Meselenin hem uygulama hem de teorik problemleri var, isterseniz öncelikle işin soyut tarafından, teoriden başlayalım.
Anayasamızın 73. Maddesi vergide mali güç ilkesini sistemin temeline oturtuyor, mali gücün göstergesi olarak da hem anayasa yargısı hem de idari yargı geliri birinci kriter olarak kabul ediyorlar.
Başka bir ifadeyle vatandaşların kamu harcamalarının finansmanına iştirakının gelirlerine göre olacağı ilkesi temel ilke olarak kabul ediliyor; oysa bu kabul Allah’ın bir emri hiç de değil, vatandaşların kamu harcamalarının finansmanına katılımının, iştirakının tüketimlerine orantılı olması da talep edilebilir ve muhtemelen de bu son kabul çok daha etkin ve daha da önemlisi daha da adil sonuçlara tekabül edebilir.

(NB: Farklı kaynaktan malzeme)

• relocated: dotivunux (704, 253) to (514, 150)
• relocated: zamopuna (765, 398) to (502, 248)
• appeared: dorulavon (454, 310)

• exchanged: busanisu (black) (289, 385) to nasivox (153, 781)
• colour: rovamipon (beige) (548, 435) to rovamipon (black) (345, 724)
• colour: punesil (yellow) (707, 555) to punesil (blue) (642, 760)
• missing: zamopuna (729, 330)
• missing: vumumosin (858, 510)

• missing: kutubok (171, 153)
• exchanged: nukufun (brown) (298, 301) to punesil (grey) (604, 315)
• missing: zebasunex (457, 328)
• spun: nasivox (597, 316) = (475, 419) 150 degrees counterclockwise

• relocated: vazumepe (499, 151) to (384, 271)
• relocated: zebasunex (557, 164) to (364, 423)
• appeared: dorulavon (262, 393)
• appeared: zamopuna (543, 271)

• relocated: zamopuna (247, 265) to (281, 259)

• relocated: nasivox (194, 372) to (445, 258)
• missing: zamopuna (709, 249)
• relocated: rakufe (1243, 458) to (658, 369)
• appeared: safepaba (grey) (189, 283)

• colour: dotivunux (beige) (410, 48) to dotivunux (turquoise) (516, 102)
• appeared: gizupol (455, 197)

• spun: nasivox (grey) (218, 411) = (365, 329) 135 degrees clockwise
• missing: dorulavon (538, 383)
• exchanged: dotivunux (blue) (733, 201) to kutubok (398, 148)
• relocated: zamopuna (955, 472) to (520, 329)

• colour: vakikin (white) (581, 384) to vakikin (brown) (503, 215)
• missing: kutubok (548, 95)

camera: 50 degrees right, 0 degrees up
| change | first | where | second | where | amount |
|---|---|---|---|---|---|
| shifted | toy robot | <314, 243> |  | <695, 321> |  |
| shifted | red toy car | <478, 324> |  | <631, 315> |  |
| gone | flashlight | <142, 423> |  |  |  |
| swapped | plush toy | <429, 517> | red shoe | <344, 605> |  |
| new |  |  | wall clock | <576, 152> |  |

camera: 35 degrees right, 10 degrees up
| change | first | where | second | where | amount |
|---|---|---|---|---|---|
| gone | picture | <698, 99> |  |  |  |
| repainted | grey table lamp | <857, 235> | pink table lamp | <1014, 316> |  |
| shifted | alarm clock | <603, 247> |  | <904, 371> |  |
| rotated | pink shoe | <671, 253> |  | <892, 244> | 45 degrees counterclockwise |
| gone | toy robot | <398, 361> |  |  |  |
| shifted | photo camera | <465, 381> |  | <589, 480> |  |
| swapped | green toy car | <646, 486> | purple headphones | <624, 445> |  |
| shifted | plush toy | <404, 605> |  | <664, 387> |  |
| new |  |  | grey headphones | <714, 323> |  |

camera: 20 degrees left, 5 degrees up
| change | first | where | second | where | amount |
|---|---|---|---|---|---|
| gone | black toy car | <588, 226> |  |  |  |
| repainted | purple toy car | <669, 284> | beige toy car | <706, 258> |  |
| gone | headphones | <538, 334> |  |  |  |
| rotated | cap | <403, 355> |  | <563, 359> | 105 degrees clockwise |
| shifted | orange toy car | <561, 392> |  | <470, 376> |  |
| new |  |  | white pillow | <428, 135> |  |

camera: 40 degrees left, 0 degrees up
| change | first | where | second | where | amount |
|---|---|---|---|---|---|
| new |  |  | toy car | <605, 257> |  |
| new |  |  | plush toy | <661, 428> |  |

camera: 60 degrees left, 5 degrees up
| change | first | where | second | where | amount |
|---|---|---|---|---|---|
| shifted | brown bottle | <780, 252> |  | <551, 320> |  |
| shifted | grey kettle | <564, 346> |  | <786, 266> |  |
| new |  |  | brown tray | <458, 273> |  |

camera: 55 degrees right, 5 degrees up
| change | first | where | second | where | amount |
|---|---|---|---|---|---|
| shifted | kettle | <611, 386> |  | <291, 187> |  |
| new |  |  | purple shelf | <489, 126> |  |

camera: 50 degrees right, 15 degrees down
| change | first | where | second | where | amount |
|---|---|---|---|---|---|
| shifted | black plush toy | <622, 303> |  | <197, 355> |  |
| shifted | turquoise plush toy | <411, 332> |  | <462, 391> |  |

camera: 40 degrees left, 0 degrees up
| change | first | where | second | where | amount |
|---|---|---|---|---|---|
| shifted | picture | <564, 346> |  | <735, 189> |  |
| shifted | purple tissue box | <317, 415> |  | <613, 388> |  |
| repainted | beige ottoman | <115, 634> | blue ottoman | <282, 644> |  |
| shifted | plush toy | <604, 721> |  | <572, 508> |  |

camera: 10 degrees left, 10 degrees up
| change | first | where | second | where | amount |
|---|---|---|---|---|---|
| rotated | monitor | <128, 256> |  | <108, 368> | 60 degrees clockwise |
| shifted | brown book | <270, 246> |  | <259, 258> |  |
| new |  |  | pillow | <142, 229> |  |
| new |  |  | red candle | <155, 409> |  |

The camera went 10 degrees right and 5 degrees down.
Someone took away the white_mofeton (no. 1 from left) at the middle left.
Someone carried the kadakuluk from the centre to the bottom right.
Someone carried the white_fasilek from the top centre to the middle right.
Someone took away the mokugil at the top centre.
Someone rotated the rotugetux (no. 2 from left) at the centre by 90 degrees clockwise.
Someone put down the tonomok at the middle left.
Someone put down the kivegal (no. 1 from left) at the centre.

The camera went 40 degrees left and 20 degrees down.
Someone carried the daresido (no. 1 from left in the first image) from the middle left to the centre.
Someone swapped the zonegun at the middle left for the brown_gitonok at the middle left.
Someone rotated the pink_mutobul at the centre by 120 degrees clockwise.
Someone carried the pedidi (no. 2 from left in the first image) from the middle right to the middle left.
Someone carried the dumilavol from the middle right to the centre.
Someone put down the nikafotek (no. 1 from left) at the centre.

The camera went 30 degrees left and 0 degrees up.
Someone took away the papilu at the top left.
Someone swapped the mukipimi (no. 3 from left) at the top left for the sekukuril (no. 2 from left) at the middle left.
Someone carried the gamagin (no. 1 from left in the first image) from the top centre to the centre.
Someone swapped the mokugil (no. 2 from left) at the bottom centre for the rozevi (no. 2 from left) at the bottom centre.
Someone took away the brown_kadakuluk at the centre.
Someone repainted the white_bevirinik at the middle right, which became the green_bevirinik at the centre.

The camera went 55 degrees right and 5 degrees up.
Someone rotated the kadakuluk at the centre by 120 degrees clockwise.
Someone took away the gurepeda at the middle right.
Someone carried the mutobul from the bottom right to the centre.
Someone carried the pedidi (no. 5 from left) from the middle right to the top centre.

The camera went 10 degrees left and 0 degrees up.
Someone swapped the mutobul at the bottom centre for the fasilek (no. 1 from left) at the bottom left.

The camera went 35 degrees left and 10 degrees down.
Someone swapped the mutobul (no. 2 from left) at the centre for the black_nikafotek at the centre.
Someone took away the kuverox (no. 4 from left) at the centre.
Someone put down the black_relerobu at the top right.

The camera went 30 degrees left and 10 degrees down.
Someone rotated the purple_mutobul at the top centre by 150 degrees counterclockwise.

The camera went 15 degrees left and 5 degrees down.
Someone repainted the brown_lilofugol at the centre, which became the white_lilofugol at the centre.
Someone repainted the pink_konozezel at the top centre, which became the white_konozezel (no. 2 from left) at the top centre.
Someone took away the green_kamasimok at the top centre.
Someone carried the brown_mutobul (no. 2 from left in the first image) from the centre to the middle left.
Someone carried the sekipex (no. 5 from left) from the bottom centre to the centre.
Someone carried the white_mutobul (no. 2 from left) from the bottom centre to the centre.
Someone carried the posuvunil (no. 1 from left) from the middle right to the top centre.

Geçerken şunu da söyleyelim, anayasal metinlerde, eğer yeni bir anayasa yapılır ise kamu harcamaları yerineMUTLAKA kamu hizmet harcamaları ifadesi tercih edilmeli, bu yeni muhtemel durumda kamu hizmeti niteliği taşımayan kamu harcamaları meşru ve yasal kabul edilmemeli.
Kamu hizmet harcamalarının finansmanında gelir değil de tüketim temel kriter olarak kabul edilir ise bu kabulün iktisat politikası sonuçları iç tasarrufun artışı, cari açığın azalışı olarak da tezahür edebilir ama bugün temel konumuz bu değil.
Kuramsal düzeyde “çok kazanandan çok, az kazanandan az vergi alınması” gereği beraberinde artan oranlı tarifeleri de getirmek zorunda değildir, tek oranlı bir gelir vergisi de az kazanandan az, çok kazanandan çok vergi alınması ile uyumludur, yeter ki, yargıçlar meselelere açık bir zihinle bakabilsinler.
Gelelim meselenin uygulama düzeyindeki sorunlarına.
Çok kazanandan çok, az kazanandan az vergi alınması gereği ilkesi ve artan oranlı tarifelerin bu ilkenin kaçınılmaz bir parçası olduğunun kabulü içerdiği tüm teorik sorunlara rağmen belirli bir siyasi yaklaşım tarafından hayata geçirilebilir.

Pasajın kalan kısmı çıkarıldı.